▸ Landmark coordinate records:
* * * * * * *
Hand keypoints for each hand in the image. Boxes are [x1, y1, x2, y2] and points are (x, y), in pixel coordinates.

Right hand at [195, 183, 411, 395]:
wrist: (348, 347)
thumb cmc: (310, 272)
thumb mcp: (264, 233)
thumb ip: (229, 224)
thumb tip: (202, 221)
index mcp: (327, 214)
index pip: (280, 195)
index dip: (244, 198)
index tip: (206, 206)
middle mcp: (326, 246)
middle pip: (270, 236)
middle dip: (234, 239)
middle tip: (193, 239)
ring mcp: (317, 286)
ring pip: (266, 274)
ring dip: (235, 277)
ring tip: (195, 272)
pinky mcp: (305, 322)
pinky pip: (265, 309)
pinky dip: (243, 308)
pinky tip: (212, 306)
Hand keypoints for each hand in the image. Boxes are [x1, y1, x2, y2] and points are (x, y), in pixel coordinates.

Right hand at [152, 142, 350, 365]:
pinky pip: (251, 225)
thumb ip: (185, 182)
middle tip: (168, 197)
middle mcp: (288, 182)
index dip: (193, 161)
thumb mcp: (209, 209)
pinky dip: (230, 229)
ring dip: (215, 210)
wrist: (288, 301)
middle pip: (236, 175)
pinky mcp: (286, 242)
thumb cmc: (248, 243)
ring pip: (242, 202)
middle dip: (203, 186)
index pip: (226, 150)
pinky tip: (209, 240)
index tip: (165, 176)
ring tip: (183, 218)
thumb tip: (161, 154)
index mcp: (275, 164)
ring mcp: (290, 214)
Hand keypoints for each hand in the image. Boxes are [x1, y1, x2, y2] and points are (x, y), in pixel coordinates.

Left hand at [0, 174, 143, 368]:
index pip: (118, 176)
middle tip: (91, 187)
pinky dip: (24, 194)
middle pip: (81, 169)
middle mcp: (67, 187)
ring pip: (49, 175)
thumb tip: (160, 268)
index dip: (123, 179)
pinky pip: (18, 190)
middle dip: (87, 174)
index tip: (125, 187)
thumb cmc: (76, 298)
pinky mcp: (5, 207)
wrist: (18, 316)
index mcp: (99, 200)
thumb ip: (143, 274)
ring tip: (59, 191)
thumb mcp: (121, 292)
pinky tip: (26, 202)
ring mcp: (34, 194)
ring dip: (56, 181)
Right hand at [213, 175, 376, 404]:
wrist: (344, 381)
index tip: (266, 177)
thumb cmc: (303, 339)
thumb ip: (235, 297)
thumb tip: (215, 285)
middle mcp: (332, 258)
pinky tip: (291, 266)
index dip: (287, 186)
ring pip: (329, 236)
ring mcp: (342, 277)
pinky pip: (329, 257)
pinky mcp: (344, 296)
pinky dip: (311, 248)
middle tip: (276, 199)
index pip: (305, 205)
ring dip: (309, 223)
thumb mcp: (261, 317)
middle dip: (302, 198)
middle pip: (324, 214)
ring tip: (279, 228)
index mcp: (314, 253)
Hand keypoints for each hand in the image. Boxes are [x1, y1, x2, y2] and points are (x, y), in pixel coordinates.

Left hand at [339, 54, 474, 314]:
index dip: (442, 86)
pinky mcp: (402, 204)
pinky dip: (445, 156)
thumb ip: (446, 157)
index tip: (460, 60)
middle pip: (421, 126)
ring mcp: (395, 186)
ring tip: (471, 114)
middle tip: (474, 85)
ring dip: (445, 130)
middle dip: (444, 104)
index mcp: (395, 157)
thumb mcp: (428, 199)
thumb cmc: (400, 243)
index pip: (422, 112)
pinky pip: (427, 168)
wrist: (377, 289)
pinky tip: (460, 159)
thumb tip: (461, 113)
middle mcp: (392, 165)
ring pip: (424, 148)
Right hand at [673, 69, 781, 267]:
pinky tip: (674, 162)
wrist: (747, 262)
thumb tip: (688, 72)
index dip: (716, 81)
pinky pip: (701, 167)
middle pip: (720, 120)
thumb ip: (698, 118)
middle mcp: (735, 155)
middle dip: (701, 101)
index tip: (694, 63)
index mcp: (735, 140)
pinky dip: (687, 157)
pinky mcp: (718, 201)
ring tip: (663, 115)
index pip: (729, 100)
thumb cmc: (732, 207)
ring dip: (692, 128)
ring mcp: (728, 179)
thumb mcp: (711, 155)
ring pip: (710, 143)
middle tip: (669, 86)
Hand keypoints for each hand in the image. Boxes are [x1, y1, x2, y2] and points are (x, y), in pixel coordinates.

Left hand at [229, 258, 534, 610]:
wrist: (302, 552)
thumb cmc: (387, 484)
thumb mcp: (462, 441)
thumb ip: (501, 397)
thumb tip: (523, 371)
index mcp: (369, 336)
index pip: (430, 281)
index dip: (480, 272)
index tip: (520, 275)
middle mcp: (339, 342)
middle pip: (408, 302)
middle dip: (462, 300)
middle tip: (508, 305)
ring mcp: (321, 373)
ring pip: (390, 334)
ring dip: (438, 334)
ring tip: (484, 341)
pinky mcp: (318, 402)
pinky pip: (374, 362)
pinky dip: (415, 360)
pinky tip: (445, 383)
* * * * * * *
▸ Task description: Retype all of the entries exactly, please.

▸ Exercise answer:
Hand keypoints for each hand in the image. Boxes are [x1, y1, x2, y2] and points are (x, y), in pixel coordinates.

Right hand at [195, 183, 411, 395]:
wrist: (348, 347)
thumb cmc: (310, 272)
thumb mcp: (264, 233)
thumb ip: (229, 224)
thumb tip: (202, 221)
index mcp: (327, 214)
index pip: (280, 195)
index dip: (244, 198)
index tip: (206, 206)
middle mcp: (326, 246)
middle pip: (270, 236)
middle dip: (234, 239)
middle tip: (193, 239)
ring mcp: (317, 286)
ring pip: (266, 274)
ring dip: (235, 277)
ring tip: (195, 272)
pinky mcp: (305, 322)
pinky pip: (265, 309)
pinky dip: (243, 308)
pinky tip: (212, 306)
Hand keypoints for each hand in the image. Boxes are [x1, y1, x2, y2] and points are (x, y), in pixel coordinates.

Right hand at [152, 142, 350, 365]:
pinky pip: (251, 225)
thumb ip: (185, 182)
middle tip: (168, 197)
middle mcp: (288, 182)
index dip: (193, 161)
thumb mcp: (209, 209)
pinky dip: (230, 229)
ring dip: (215, 210)
wrist: (288, 301)
middle pip: (236, 175)
pinky mcp: (286, 242)
thumb cmc: (248, 243)
ring pip: (242, 202)
middle dip: (203, 186)
index pip: (226, 150)
pinky tip: (209, 240)
index tip: (165, 176)
ring tip: (183, 218)
thumb tip: (161, 154)
index mcp: (275, 164)
ring mcp: (290, 214)
Hand keypoints for each hand in the image. Boxes are [x1, y1, x2, y2] and points are (x, y), in pixel coordinates.

Left hand at [0, 174, 143, 368]:
index pip: (118, 176)
middle tip: (91, 187)
pinky dip: (24, 194)
middle pip: (81, 169)
middle mcp: (67, 187)
ring pip: (49, 175)
thumb tip: (160, 268)
index dip: (123, 179)
pinky pip: (18, 190)
middle dip: (87, 174)
index tip: (125, 187)
thumb cmc: (76, 298)
pinky mcp: (5, 207)
wrist: (18, 316)
index mcp: (99, 200)
thumb ip: (143, 274)
ring tip: (59, 191)
thumb mcp: (121, 292)
pinky tip: (26, 202)
ring mcp: (34, 194)
ring dip: (56, 181)
Right hand at [213, 175, 376, 404]:
wrist: (344, 381)
index tip: (266, 177)
thumb cmc: (303, 339)
thumb ip: (235, 297)
thumb tip: (215, 285)
middle mcp: (332, 258)
pinky tip: (291, 266)
index dip: (287, 186)
ring pip: (329, 236)
ring mcp: (342, 277)
pinky pip: (329, 257)
pinky mcp: (344, 296)
pinky dip: (311, 248)
middle tip: (276, 199)
index pip: (305, 205)
ring dip: (309, 223)
thumb mcp: (261, 317)
middle dip: (302, 198)
middle pip: (324, 214)
ring tip: (279, 228)
index mcp: (314, 253)
Hand keypoints for each hand in the image. Boxes are [x1, y1, x2, y2] and points are (x, y), in pixel coordinates.

Left hand at [339, 54, 474, 314]:
index dip: (442, 86)
pinky mcp: (402, 204)
pinky dip: (445, 156)
thumb ip: (446, 157)
index tip: (460, 60)
middle pip: (421, 126)
ring mcp: (395, 186)
ring tip: (471, 114)
middle tip: (474, 85)
ring dip: (445, 130)
middle dip: (444, 104)
index mcp: (395, 157)
thumb mcp: (428, 199)
thumb cmc: (400, 243)
index pip: (422, 112)
pinky pip: (427, 168)
wrist: (377, 289)
pinky tip: (460, 159)
thumb tip: (461, 113)
middle mcp: (392, 165)
ring pip: (424, 148)
Right hand at [673, 69, 781, 267]:
pinky tip: (674, 162)
wrist: (747, 262)
thumb tip: (688, 72)
index dip: (716, 81)
pinky pip: (701, 167)
middle pip: (720, 120)
thumb ip: (698, 118)
middle mcp: (735, 155)
middle dip: (701, 101)
index tip: (694, 63)
index mcp: (735, 140)
pinky dip: (687, 157)
pinky mcp: (718, 201)
ring tip: (663, 115)
index pip: (729, 100)
thumb cmc: (732, 207)
ring dip: (692, 128)
ring mcp: (728, 179)
thumb mcp: (711, 155)
ring pip: (710, 143)
middle tip: (669, 86)
Hand keypoints for each hand in the image. Boxes are [x1, y1, x2, y2] and points are (x, y), in pixel coordinates.

Left hand at [229, 258, 534, 610]:
wrist: (302, 552)
thumb cmc: (387, 484)
thumb mcp: (462, 441)
thumb ip: (501, 397)
thumb tip: (523, 371)
index mcp: (369, 336)
index pip: (430, 281)
index dip: (480, 272)
index tip: (520, 275)
middle mcp: (339, 342)
middle pip: (408, 302)
middle dip: (462, 300)
middle tip: (508, 305)
ring mcp: (321, 373)
ring pip: (390, 334)
ring dip: (438, 334)
ring tip: (484, 341)
pinky mcp: (318, 402)
pinky pip: (374, 362)
pinky dip: (415, 360)
pinky tip: (445, 383)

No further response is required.